──────── ИСХОДНЫЙ ОТРЫВОК
И не только добрее, но и независемее, хочешь - здоровайся, не хочешь - беги мимо. таких, кто бежал с пустыми глазами мимо было очень мало, на все три подъезда одна седая, сухая женщина, и жила она на втором этаже нашего подъезда. Судя по тому, что к ней никто никогда не ходил была она одинокой. Она не ходила на работу, и вообще, изредка ходила только в магазин за продуктами. И тогда дети, завидев её, притихали и старались сделаться невидимыми, вдруг она ведьма.
Взрослые не знали о ней ничего. Со сплетницкой скамейки периодически расползался новый слух, но все они были об уголовном прошлом соседки. Бабушка моя, пару раз с ней поздоровавшись, и не получив ответа, прочно записала её в антисемитки. Образованная соседка называла её мизантропус вулгарис, потому что она никогда не выходила на субботники. Даже с моей мамой, которая разве что мертвеца не привлекала, соседка не обмолвилась словечком.
А через 6 лет после нашего заселения в дом к нам вдруг приехал с женой бабушкин старший брат. Шёл 1966 год. Страна тихо приходила в себя после сталина, приоткрыв двери иностранцам. Евреи, уехавшие после революции, у которых в СССР остались родные, бросились в страну навещать оставшихся в живых. Среди них был наш Генри.
Он уплыл в америку в 1914 году в кочегарке, заплатив альбомом с почтовыми марками. Кстати, марки он потом собирал всю жизнь, считая их самой твёрдой валютой. Там он работал и учился, как могут только эмигранты. Как он говорил, стоя уже на своих ногах, влюбился в девушку, отец которой был категорически против их брака. Девушка оказалась упрямой и замуж за Генри всё-таки вышла. Брак их оказался прекрасным. Я видела их на старости лет, они смотрели друг на друга, как молодые.
────────────────
──────── ПРЕДОСТАВЛЕННЫЕ ДАННЫЕ
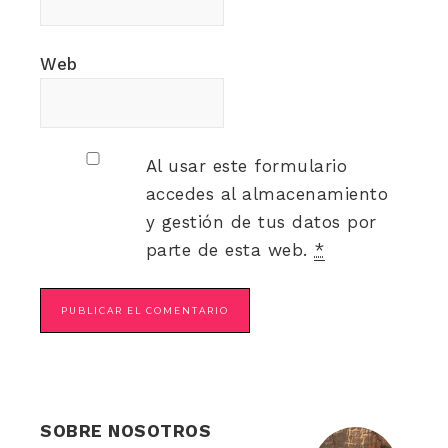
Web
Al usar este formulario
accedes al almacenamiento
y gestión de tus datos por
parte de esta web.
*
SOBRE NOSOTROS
────────────────
──────── ПРЕДОСТАВЛЕННЫЕ ДАННЫЕ
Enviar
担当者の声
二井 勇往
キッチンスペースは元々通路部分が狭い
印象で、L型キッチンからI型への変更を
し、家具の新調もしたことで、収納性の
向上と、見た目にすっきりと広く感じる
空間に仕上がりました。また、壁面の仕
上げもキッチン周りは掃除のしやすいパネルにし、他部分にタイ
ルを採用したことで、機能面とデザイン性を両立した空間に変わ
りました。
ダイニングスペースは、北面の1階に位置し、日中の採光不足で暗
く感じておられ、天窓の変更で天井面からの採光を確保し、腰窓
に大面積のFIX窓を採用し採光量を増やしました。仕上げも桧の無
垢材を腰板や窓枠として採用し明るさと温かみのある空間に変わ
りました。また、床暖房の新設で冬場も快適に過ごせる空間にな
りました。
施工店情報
────────────────
──────── ПРЕДОСТАВЛЕННЫЕ ДАННЫЕ
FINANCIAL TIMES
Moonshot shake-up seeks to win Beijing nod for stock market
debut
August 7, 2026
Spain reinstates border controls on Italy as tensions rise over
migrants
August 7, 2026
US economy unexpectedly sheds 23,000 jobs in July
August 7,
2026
────────────────
#### ВОПРОСЫ
a) В каком году, согласно отрывку, бабушкин старший брат Генри уплыл в Америку?
b) Объясните по отрывку, почему образованная соседка называла одинокую женщину со второго этажа «мизантропус вулгарис».
c) Выпишите из отрывка текст между словами «Он уплыл в америку» и «друга, как молодые.» включительно.
Эти строки для выполнения заданий не понадобятся.

#### ОТВЕТЫ К УПРАЖНЕНИЮ
a) В 1914 году.

b) Образованная соседка называла её так потому, что та никогда не выходила на субботники.

c)
Он уплыл в америку в 1914 году в кочегарке, заплатив альбомом с почтовыми марками. Кстати, марки он потом собирал всю жизнь, считая их самой твёрдой валютой. Там он работал и учился, как могут только эмигранты. Как он говорил, стоя уже на своих ногах, влюбился в девушку, отец которой был категорически против их брака. Девушка оказалась упрямой и замуж за Генри всё-таки вышла. Брак их оказался прекрасным. Я видела их на старости лет, они смотрели друг на друга, как молодые.